## Your assignment
What is needed here is an exact repetition of the records below, beginning at the line that has "## Individual Participants ##" and stopping after the line that has "Here is an incomplete".

=== Section Start ===

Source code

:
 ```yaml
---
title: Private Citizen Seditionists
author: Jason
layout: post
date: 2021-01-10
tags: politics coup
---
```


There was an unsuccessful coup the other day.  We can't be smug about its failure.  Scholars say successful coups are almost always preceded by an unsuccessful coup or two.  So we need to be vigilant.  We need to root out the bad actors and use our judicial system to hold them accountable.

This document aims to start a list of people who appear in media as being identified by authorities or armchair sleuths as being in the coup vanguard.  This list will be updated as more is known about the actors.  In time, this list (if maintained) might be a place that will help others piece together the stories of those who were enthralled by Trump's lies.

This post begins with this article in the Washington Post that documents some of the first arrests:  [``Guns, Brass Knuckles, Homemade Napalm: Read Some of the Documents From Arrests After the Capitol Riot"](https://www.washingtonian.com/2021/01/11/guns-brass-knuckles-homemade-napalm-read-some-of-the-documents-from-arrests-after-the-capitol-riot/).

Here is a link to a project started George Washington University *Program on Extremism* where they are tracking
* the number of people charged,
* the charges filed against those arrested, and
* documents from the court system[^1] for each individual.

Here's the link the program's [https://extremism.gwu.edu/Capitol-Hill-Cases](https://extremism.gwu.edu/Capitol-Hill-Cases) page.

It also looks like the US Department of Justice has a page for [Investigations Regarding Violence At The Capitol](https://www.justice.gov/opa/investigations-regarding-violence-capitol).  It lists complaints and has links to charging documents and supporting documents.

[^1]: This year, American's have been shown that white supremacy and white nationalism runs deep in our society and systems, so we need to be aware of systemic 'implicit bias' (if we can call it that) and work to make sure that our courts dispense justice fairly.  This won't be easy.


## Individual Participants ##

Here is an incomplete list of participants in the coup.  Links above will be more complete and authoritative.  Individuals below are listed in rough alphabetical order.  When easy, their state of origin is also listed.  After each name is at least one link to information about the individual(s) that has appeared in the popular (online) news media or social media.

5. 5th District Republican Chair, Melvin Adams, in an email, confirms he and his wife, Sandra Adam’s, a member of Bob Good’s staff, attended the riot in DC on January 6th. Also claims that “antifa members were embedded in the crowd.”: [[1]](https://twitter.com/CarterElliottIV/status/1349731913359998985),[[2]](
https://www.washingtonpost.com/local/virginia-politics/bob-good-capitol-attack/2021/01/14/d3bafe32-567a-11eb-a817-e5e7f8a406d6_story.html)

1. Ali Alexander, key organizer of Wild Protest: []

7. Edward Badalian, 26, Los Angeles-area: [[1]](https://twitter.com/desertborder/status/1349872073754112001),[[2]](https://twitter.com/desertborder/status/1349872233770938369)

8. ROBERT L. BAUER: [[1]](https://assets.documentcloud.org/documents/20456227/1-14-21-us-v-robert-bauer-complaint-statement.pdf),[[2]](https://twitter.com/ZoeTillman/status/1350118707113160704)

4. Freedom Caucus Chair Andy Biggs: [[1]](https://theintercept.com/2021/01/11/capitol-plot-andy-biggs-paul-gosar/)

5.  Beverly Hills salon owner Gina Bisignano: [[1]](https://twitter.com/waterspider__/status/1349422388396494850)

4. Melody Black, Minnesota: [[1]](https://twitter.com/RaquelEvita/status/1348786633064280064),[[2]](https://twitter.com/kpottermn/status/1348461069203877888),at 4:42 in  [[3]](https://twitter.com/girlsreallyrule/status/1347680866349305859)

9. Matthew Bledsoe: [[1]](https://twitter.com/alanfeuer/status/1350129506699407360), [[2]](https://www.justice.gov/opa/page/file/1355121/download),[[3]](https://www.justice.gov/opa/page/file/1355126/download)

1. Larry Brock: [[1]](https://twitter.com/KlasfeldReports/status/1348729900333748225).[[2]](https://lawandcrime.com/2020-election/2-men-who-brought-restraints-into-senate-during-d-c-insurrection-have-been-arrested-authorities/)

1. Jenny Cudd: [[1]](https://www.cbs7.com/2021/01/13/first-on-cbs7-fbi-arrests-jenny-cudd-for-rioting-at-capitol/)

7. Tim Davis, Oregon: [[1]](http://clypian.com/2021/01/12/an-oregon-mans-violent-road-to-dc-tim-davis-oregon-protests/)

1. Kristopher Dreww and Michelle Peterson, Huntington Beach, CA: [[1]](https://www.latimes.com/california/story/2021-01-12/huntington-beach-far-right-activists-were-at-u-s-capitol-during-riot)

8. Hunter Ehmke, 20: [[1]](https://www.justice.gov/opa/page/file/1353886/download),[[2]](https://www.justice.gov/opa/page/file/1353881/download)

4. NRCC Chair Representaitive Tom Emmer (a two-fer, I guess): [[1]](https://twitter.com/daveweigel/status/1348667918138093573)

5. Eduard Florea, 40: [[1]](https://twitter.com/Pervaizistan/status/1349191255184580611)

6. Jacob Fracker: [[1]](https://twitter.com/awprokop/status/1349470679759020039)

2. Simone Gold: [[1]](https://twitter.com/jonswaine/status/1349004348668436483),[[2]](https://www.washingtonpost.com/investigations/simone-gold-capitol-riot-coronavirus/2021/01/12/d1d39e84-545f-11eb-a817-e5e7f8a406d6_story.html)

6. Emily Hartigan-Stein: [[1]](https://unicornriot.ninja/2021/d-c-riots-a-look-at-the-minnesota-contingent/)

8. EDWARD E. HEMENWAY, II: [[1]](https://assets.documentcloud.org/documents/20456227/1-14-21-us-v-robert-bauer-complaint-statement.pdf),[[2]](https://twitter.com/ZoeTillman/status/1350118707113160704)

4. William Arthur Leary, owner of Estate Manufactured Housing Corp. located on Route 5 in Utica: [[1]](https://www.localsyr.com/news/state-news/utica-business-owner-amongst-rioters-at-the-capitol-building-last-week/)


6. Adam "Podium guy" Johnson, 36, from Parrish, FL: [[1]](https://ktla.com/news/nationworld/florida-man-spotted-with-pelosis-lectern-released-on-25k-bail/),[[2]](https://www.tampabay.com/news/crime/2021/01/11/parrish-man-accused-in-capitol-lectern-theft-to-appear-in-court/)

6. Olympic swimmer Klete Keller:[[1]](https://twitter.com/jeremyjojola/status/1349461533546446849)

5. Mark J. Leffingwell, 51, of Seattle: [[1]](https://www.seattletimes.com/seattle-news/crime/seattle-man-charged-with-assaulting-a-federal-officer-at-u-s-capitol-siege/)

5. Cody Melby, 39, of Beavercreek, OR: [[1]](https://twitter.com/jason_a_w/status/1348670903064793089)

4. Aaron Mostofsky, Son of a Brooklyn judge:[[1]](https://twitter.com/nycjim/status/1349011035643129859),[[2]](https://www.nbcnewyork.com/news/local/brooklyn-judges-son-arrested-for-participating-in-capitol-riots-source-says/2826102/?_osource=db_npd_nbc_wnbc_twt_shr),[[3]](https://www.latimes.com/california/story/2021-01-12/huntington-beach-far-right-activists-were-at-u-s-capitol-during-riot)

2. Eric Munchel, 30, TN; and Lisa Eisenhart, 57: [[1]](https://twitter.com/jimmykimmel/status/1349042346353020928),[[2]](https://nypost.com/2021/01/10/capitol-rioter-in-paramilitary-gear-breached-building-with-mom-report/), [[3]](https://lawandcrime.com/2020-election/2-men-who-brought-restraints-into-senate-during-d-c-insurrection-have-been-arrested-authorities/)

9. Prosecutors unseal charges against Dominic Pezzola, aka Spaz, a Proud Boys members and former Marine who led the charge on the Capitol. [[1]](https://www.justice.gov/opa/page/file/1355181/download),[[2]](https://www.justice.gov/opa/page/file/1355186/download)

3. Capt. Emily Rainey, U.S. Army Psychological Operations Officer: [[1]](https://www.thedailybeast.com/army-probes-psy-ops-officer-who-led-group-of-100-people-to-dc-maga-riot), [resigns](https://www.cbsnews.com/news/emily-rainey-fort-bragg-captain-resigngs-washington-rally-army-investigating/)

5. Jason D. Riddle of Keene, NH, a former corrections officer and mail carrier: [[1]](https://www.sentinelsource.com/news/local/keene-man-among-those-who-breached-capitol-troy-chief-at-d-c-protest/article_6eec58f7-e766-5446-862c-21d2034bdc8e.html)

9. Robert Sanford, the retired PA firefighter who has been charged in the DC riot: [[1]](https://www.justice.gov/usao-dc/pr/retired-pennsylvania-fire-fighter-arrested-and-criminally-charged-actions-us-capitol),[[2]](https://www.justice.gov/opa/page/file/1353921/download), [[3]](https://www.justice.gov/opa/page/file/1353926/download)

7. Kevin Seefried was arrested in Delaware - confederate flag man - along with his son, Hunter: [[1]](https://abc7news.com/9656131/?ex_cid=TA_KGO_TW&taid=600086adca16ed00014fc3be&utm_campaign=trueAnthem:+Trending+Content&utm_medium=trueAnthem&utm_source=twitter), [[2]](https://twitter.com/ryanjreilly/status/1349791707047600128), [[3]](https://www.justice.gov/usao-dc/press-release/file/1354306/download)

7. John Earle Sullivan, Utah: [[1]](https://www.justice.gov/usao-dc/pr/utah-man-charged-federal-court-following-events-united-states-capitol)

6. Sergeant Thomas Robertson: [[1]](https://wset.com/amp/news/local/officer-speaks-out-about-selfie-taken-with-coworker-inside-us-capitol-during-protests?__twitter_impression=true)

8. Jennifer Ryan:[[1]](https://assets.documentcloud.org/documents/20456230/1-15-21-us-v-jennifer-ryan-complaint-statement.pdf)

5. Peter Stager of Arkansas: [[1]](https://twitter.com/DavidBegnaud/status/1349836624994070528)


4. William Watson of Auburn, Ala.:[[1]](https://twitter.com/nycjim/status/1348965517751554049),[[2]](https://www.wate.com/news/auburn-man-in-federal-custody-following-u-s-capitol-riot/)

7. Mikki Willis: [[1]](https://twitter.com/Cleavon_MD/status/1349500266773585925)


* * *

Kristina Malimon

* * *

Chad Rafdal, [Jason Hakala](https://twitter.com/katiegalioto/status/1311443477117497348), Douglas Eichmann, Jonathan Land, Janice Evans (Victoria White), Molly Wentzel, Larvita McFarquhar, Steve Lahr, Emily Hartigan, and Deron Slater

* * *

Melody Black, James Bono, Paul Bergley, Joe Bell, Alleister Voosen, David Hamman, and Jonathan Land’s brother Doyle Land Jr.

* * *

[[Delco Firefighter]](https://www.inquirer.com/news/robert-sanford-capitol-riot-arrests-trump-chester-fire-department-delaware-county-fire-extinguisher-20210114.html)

=== Section End ===

## Problem solution
## Individual Participants ##

Here is an incomplete list of participants in the coup.  Links above will be more complete and authoritative.  Individuals below are listed in rough alphabetical order.  When easy, their state of origin is also listed.  After each name is at least one link to information about the individual(s) that has appeared in the popular (online) news media or social media.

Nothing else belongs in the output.